# What to do
(a) Answer these questions from the article on antioxidants and lung cancer:
(i) Which antioxidant supplement is named as an example in the research by scientists in Sweden?
(ii) How many independent Cell studies are described, and from which countries do they come?
(iii) What do free oxygen radicals place on cells?
(b) Carry the article on antioxidants and lung cancer further, beginning after its final sentence.

# Passage to read
How antioxidants can hasten the spread of lung cancer

Health
How antioxidants can hasten the spread of lung cancer
A few years ago, scientists in Sweden sparked a heated debate when they published research suggesting that taking antioxidant supplements, such as vitamin E, could make cancer more invasive. Their revelations challenged the belief that antioxidants can help fight cancer.
 
Now, two independent Cell studies, one from the United States and the other from Sweden, reveal how lung cancer cells can use antioxidants to help them fuel their spread to other parts of the body.

The researchers anticipate that these findings will lead to new treatments for lung cancer, which kills more people worldwide than any other cancer.

Cancer cells need lots of sugar, or glucose, to help them grow rapidly and metastasize, or spread. To meet this need, they use an energy-making process that is faster than the one that noncancerous cells use.

The downside of having this faster energy mechanism is that it produces lots of molecules called free oxygen radicals that place significant chemical stress on cells.

# Records provided

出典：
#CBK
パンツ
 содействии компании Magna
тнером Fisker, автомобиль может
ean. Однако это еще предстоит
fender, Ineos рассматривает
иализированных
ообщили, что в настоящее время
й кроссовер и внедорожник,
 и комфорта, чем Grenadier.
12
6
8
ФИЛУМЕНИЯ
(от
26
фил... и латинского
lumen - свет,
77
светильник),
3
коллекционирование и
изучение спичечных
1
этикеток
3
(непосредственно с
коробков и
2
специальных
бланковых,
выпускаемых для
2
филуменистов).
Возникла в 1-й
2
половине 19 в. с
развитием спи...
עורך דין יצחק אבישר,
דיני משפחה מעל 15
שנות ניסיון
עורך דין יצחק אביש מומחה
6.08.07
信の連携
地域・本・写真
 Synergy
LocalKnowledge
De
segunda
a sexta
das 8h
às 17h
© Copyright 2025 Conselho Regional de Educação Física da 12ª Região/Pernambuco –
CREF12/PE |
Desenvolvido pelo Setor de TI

--

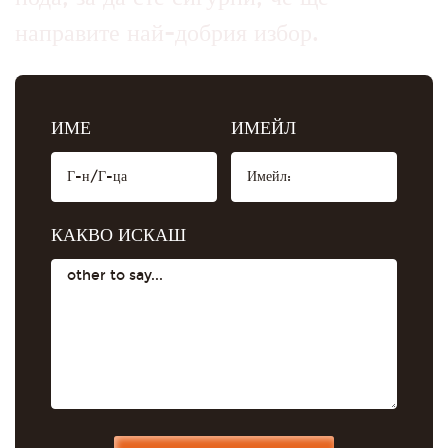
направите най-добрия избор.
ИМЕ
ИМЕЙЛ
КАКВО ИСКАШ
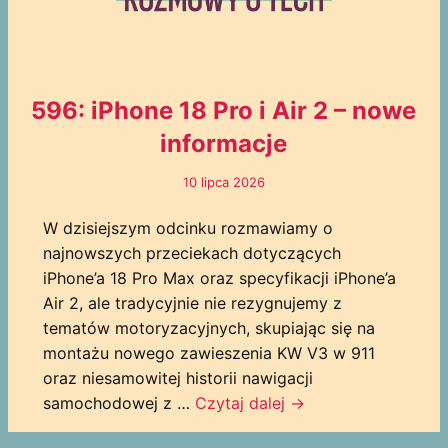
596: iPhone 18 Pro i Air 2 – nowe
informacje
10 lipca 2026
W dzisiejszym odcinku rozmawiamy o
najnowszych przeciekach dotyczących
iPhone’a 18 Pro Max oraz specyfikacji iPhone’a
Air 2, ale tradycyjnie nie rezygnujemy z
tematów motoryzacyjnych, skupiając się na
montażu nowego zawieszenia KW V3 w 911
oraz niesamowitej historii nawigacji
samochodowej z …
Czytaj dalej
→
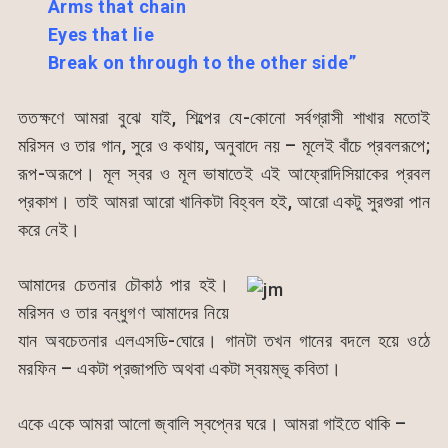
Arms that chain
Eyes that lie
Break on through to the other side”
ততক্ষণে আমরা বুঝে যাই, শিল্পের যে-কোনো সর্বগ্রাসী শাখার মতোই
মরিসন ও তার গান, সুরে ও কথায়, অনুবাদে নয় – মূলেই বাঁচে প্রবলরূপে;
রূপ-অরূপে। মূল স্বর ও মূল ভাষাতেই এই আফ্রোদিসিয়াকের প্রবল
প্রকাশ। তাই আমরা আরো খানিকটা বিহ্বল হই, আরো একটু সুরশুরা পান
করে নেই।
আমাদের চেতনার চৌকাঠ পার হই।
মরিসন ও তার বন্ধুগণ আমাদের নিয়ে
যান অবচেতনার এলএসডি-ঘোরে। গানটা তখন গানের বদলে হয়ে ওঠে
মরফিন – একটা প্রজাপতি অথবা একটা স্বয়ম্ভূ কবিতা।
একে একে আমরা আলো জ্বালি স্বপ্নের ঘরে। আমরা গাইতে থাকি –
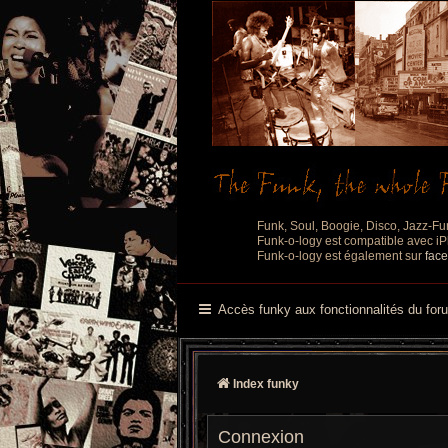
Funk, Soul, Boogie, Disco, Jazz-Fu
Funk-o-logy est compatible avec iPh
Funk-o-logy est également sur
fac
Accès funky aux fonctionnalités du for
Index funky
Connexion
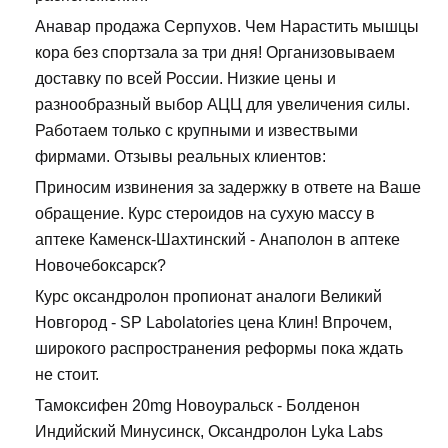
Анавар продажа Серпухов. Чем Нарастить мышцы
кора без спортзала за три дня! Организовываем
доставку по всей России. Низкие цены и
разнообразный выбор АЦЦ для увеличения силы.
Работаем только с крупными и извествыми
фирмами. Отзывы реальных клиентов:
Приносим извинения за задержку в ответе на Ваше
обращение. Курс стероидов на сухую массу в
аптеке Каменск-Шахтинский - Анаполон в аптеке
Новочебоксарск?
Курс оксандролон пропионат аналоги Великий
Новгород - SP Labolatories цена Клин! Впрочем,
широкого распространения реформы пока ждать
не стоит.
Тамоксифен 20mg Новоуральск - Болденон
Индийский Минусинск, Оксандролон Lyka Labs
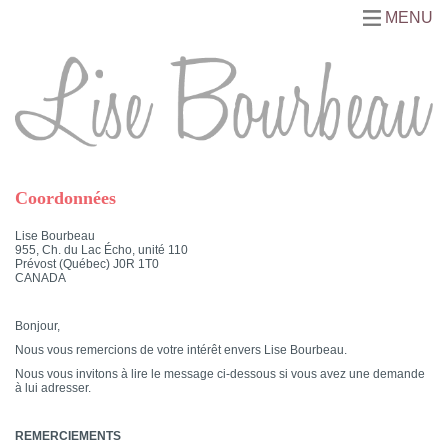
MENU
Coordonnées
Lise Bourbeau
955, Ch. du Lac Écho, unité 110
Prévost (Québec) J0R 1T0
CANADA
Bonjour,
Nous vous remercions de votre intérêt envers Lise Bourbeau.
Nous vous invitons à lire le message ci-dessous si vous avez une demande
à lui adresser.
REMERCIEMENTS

# Exercise responses
(a)
(i) Vitamin E.
(ii) Two studies, one from the United States and one from Sweden.
(iii) Significant chemical stress.

(b)
The new studies, which the researchers carried out using human tissue and mice, reveal how lung cancer cells use antioxidants to withstand oxidative stress and thrive.

The U.S. study shows how two genetic mutations help the lung cancer cells make their own antioxidants to overcome oxidative stress and metastasize.

The Swedish study shows how lung cancer cells use antioxidants from the diet to achieve the same outcome.

Antioxidants boost metastasis mechanisms
Both studies focus on the effect that reducing oxidative stress has on a protein called BTB domain and CNC homolog 1 (BACH1).

It appears that reducing oxidative stress through antioxidants can raise the stability of BACH1 and boost its accumulation in lung cancer cells.

BACH1 can trigger mechanisms that promote metastasis, one of which helps cancer cells acquire glucose from the blood and convert it into fuel.
 
"We hope these findings help to dispel the myth that antioxidants like vitamin E help to prevent every type of cancer," says Thales Papagiannakopoulos, Ph.D., an investigator on the U.S. study and an assistant professor in pathology at NYU School of Medicine in New York City.

Lung cancer is cancer that starts in the cells of the lungs. It is not the same as cancers that start elsewhere and then travel to the lungs to form secondary tumors or metastases.

Once cancer that starts in the lungs begins to metastasize, it spreads through the lymph nodes to the brain and other parts of the body.

Metastasis is the main reason why cancer is such a serious disease. Without metastasis, significantly fewer people would die of cancer.